Listening to and following only Jesus is what the Christian life is about.  So the contrast here couldn’t be more stark.  Peter wants to stay in one place and build three booths or shrines.  He wants buildings that commemorate a past event and stay in one place. 
            Jesus, however, is about movement.  He never instructs his disciples to build any physical monument, or any building at all.  Buildings don’t move.  Following him, listening to him, means moving.  It means transformation, we can’t stay in the same place, figuratively or often literally.  There is a reason that the faith was referred to as “the Way” by the earliest adherents.  It was about going somewhere.  It was about going from one kind of life to another, from one way of thinking to another.  It was about being sent, which also implies movement.
            The exodus was also about moving from slavery to freedom, from Pharaoh to Torah, from death to life.  When Jesus fulfills it he will do it by having himself lifted up on a cross, being raised from the dead, and finally ascending into heaven.  This is not a static faith, or even a stable one.  Stability is what empires impose.  But God’s Spirit is in motion and wild, unpredictable and undomesticated, and so is God’s Son and the community he calls and sends into the world.
           
V.
    After they hear this voice, the cloud dissipates, normal daylight returns.  Peter, James, and John look up and see only Jesus.  Moses and Elijah are gone.  Jesus is back in his ordinary form.  What was that?  Was it a dream?

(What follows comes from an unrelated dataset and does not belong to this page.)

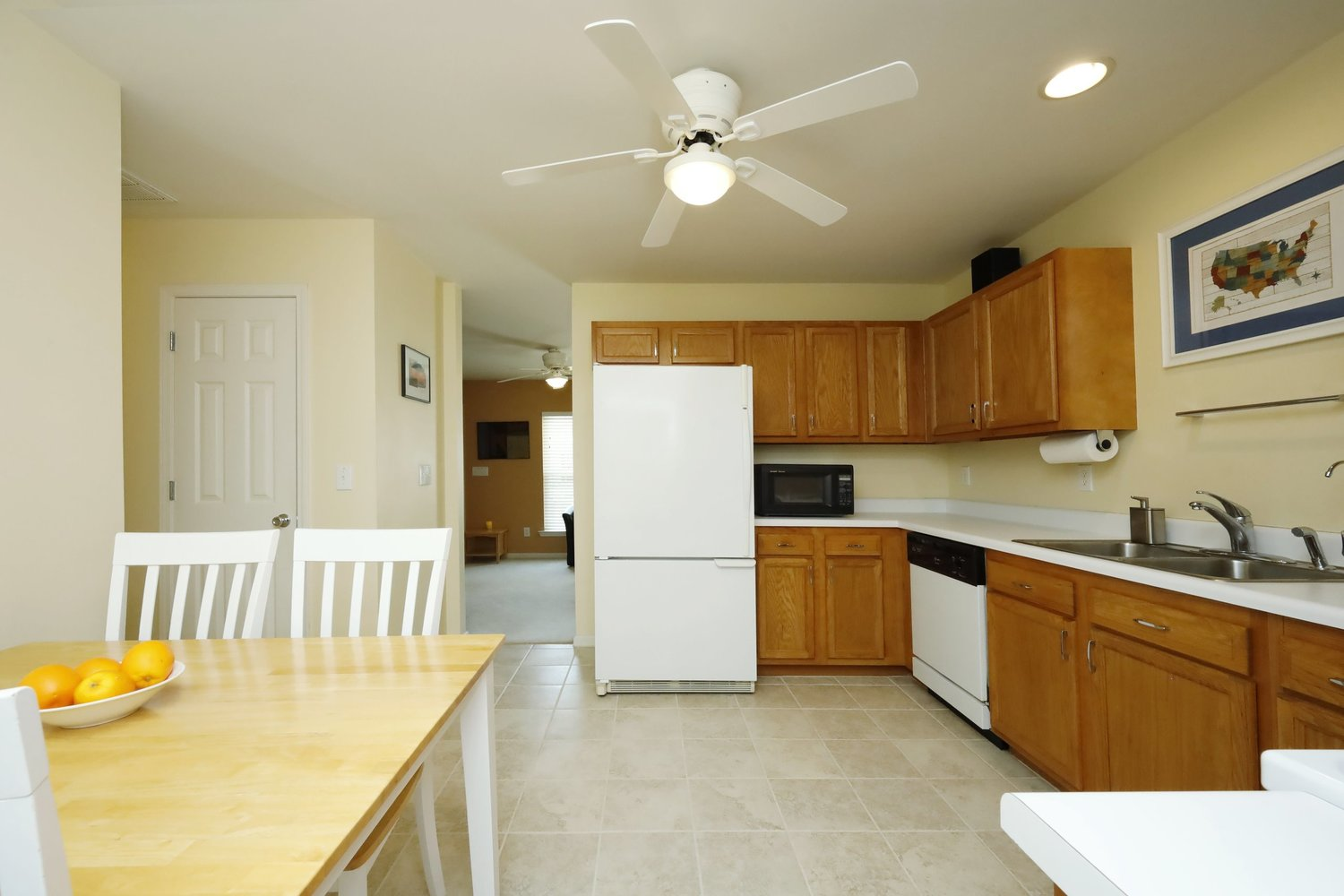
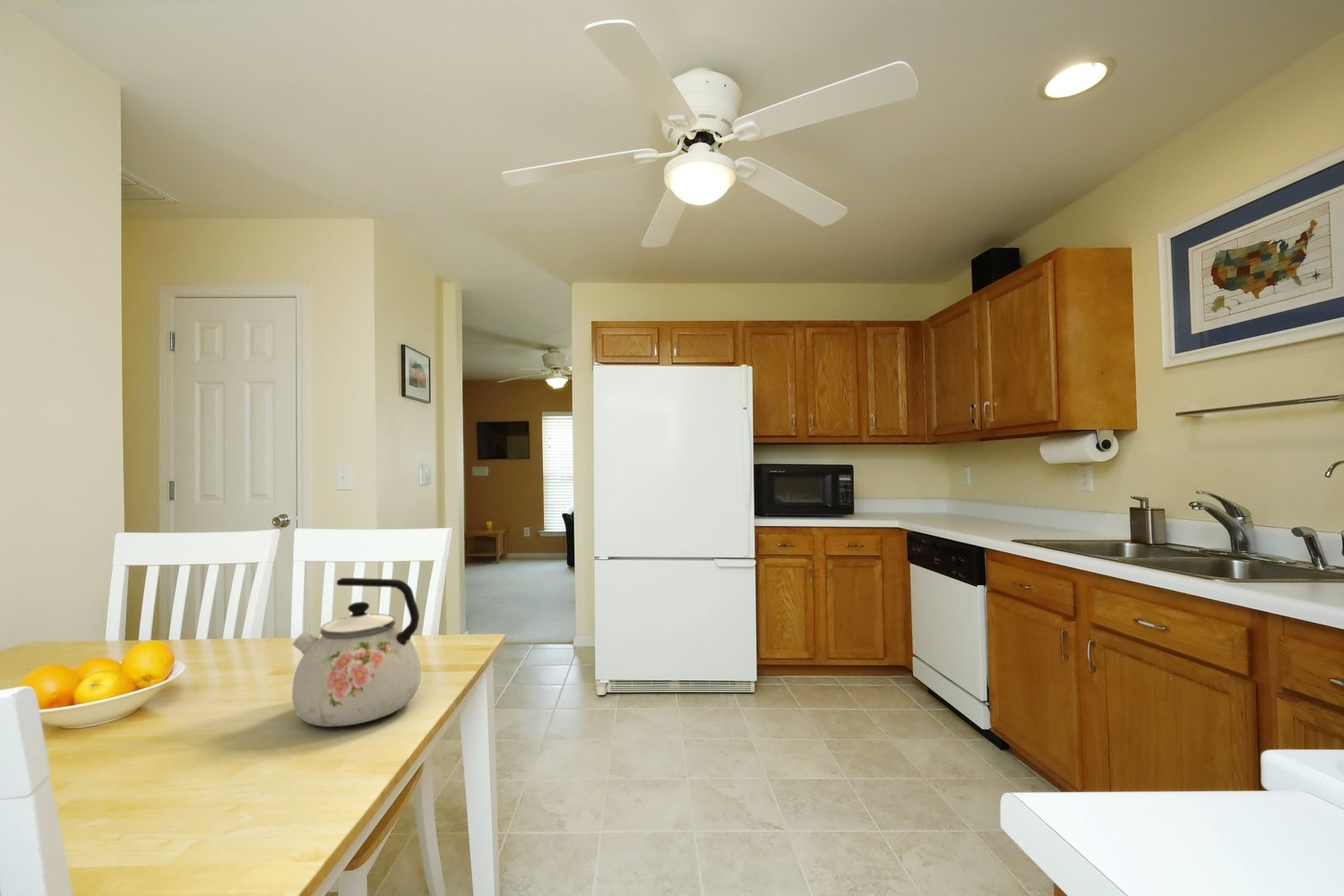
+ kettle [291,577,422,728]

            No.  It was a glimpse into the heart of reality where all is light and charged with God’s Presence.  It was God temporarily lifting the veil that is over all our senses, a veil that limits our perception to a narrow bandwidth.  It was God, revealing what things are really like.  And what things are really like, is light, and beauty, and love.
            It is important that the disciples get this message at this time in their journey with the Lord Jesus.  This is why he invites them to pray with him this time, when usually he prayed alone.  They had to see the true nature of the world, and of him.  They had to have this vision to sustain them as they made their way down to Jerusalem where they would meet all they would meet, where Jesus himself would be arrested and killed.  They had to know in advance that what Jesus really is, is something that cannot be snuffed out by anything, let alone the petty machinations of politicians and priests.
            Jesus gives them a foretaste of resurrection life, revealing the goodness and blessing, the divine Light, which he embodies, at the heart of creation.  And we read this story on this day as well, so we have the same foretaste to sustain us moving forward.  Assuming we will use this time wisely in self-examination, which traditionally has included some kind of self-denial or fasting, spiritual disciplines that have the effect of clearing the mind and purifying the vision, so that when we get to the events of Holy Week, when we get to the seder, and the Maundy Thursday Communion, and the tenebrae, and when we get to the Resurrection Vigil, and the glorious morning of life, we will have a better understanding and a fuller participation in what we are remembering together.
            Because it’s all about this Light, this divine glory, this shining luminescence at the heart of all things.  On this mountaintop, Jesus is showing the disciples and us our true nature and essence, revealing that nothing can ever ultimately hurt or harm us.  We may choose to cherish the darkness and the lies and the pain.  We may choose the familiar and easy Egypt over the challenging wilderness that leads to the Promised Land.  We may choose our usual default responses of fear, anger, and shame.
            But deep within us there is something else to which we always have access: the love of God which is ours in Christ Jesus, from which we can never be separated.